Because China is an odd mixture of modern day life and 19th century peasant life, there has been an significant problem with major road accidents between cars and trucks and people on bicycles. In some cases, three or four people on a weird, tricycle contraption. We’re talking getting broadsided big time.

There is one notorious intersection where video cameras record almost daily major collisions. It’s like watching those driver’s ed. slasher films you’d see in high school like Red Asphalt. Be warned (BE WARNED), The clips are not gory by any means, but they will make you cover your mouth and gasp loudly, “Oh my,” because we all know that when a person riding a bike gets creamed by a car, it usually doesn’t turn out well for the guy on the bike.
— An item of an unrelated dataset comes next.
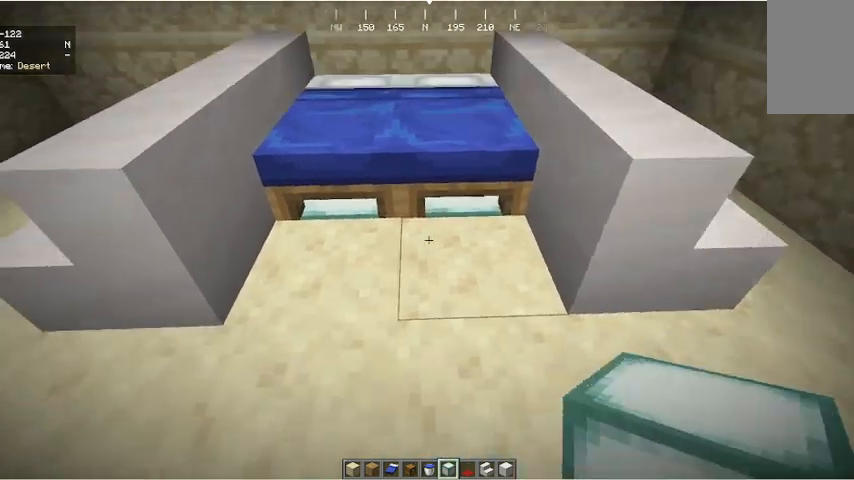
{"keys": [], "mouse": [], "events": [[100, "w", "up"]]}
Shocking Chinese Traffic Video

Just as a digression, there is a rather vocal group of cycling enthusiasts here where I live and they think that because CA is a pedestrian friendly state and has made it legal for them to ride their bikes in the traffic with cars, motorists need to share the road with them. But if I am hit by a car, it doesn’t matter if I was in my right to ride in traffic and if the motorist is hauled off to jail, I am still left paralyzed, or worse, dead.

But any how,

I appreciated one comment,

This is the result of socialism. Life has no value, only the state. Most of the people are so poor they can hardly eat. The Party doesn’t care. It is consumed only with its own survival.

If Obama and the LEFT wins here, it will be the same. Marxism never raises the standard of living for the masses, only for the govt elite. That is what the Democrats, Soros, the globalists are after. I have seen documentaries on Lenin’s Russia, Stalins Russia and Cuba. My brother-in-law escaped the communist takeover of Hungary, his parents didn’t.